Market Comments for April 3, 2008
1) Two days of Bernanke testimony in Congress come to a close. These are like watching the most brilliant professor in the school give a lecture and the Q & A is done by only the dumbest students in the class. Listening to Alan Schwartz, the CEO of Bear Stearns, outline what happened was heartbreaking.
2) Apple is completely sold out of I Phones nationwide. The speculation is that the company deliberately allowed this to happened in order to run down inventories prior to the imminent launch of their third generation phone. When they announce the new product, which will have many new features and is intended to go head to head against Blackberry's new Pearl 9000, the stock will skyrocket.

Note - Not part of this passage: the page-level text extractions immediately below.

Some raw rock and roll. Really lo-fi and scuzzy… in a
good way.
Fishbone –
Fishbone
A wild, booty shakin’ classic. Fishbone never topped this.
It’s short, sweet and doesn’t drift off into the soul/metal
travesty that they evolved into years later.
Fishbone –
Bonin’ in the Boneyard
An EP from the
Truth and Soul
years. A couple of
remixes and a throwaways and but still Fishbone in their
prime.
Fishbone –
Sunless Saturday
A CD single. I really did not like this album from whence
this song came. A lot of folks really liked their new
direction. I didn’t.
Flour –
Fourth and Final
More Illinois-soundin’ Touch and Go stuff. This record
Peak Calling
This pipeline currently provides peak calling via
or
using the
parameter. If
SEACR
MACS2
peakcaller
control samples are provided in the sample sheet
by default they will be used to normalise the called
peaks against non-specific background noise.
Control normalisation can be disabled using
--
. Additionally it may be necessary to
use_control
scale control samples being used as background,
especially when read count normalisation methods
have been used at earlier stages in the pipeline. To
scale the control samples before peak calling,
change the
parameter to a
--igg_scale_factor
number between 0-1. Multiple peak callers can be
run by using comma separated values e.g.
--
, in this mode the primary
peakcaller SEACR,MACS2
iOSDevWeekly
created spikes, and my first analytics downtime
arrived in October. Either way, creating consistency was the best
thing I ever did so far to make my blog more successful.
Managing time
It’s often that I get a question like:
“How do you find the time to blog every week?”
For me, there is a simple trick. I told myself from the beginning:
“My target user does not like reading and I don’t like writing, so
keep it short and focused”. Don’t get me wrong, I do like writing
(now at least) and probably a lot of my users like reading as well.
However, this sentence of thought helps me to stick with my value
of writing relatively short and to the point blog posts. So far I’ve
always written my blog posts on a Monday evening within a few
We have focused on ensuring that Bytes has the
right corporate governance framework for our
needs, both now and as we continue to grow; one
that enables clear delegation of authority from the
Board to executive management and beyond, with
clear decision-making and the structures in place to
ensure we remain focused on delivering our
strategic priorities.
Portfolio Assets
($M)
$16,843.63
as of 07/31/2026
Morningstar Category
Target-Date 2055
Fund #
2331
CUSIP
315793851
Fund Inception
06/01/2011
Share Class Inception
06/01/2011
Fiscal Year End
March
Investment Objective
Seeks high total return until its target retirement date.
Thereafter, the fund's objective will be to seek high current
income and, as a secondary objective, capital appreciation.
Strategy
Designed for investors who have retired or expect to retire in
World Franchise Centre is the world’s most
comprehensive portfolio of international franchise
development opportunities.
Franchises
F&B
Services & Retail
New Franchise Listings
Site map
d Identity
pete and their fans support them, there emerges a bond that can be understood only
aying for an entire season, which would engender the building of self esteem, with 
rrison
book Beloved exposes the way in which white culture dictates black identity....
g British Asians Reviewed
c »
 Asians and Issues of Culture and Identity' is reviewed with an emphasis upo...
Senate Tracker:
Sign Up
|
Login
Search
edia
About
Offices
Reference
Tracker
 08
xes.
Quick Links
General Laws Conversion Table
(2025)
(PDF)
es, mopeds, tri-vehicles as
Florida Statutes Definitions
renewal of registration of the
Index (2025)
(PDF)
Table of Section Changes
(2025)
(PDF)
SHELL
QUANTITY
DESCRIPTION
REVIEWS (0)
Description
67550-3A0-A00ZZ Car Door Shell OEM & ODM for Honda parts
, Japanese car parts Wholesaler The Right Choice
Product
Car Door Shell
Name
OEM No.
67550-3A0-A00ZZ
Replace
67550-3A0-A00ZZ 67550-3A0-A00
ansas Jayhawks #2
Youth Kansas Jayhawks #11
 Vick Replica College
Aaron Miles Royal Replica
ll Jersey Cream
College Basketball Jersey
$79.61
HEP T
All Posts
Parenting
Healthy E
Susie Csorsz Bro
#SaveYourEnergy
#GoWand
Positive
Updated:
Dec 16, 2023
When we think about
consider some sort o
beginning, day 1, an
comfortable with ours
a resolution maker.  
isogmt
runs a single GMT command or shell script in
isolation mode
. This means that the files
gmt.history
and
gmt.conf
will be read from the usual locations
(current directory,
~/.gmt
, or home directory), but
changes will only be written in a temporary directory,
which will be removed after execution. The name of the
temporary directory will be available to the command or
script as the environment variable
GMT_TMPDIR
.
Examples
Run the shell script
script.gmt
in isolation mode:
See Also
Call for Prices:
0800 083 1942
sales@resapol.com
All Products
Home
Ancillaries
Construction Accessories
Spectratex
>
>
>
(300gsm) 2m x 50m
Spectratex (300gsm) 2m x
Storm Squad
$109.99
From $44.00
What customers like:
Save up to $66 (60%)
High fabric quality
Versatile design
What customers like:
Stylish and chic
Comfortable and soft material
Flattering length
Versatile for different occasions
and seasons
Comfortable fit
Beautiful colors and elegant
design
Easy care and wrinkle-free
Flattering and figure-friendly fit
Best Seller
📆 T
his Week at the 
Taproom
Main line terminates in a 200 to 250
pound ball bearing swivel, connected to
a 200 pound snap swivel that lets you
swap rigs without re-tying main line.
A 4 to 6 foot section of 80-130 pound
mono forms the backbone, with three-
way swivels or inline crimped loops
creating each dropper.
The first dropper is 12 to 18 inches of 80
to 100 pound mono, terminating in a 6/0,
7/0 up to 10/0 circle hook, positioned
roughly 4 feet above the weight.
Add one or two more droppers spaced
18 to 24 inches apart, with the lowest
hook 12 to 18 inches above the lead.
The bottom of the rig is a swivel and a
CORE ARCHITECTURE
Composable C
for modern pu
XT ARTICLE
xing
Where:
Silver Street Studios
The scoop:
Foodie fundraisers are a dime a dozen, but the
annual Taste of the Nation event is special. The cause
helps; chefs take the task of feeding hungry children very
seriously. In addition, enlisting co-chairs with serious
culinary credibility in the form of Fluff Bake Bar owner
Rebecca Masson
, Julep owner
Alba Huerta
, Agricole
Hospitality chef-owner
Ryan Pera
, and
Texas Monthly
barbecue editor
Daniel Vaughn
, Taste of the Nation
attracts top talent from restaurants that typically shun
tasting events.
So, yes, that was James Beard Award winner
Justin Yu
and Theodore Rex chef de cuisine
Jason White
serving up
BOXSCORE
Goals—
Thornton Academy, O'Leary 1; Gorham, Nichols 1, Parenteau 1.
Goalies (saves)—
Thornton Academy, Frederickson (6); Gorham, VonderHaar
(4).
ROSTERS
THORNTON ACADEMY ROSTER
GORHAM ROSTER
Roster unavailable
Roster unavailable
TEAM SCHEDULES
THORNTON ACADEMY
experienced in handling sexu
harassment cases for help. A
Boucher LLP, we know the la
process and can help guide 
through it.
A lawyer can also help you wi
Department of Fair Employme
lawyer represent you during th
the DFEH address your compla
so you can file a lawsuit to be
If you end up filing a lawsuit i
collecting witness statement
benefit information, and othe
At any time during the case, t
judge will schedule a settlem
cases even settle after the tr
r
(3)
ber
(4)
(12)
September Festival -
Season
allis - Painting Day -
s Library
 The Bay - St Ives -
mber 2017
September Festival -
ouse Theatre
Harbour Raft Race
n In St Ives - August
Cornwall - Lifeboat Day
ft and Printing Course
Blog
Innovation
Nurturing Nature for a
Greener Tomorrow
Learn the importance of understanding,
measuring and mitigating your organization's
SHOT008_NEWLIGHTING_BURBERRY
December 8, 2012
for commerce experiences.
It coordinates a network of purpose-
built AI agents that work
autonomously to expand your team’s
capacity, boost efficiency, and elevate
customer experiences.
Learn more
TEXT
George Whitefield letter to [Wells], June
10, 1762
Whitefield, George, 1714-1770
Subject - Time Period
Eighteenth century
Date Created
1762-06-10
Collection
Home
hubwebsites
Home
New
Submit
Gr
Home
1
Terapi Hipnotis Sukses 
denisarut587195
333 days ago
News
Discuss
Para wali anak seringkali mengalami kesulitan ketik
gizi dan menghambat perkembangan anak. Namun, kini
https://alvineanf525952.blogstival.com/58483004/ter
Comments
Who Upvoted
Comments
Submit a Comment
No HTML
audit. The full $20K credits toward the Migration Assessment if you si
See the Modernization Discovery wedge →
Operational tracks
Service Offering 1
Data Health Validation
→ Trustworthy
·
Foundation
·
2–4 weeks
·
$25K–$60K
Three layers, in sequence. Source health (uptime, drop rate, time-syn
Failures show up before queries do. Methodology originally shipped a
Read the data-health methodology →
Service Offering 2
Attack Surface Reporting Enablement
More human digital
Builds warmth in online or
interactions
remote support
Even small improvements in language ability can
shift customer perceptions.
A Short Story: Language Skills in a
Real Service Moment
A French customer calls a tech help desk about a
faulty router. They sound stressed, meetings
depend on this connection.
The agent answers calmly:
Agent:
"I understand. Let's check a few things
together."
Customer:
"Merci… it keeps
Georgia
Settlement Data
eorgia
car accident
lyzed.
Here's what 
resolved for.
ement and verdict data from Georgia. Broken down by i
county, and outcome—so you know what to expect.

3) The price of rice has increased from $9 to $21 in the last 12 months causing hoarding in Asia. India has announced rice export controls to prevent domestic famine. We are probably only six months away from reading about mass starvation in Africa, which can no longer afford to pay for food.
4) Weekly jobless claims jumped from 369,000 to 407,000. The big monthly number, the non farm payroll, comes out tomorrow at 5:30 AM.
5) Up to 200,000 job cuts are expected in the banking and financial sectors this year as firms rush to cut costs. Entire fixed income departments will be axed as their instruments no longer exist. Hardest hit will be New Jersey, which receives 40% of its revenues from Wall Street in some form or another.
6) A melt up in corn prices is setting up. Monday's crop report showed that farmers will plant 8% fewer acres this year. Meanwhile stocks are near record lows and ethanol demand is booming. If there is any weather problem this summer, the least bit dryness, then you could get a very rapid doubling of prices from the current price of $5.80 like we saw in wheat in February. I would be a strong buyer of Corn at current levels.
THOUGHT OF THE DAY
I believe that the stock market has temporarily hit bottom and that there is a major tradeable rally to play. You should be buying the down days from here on. On an individual stock basis this means you are risking 10% to make a 100% return or more. The risk reward ratio doesn't get any better than that. This is a great opportunity to rent stocks short term, not buy them for the long term.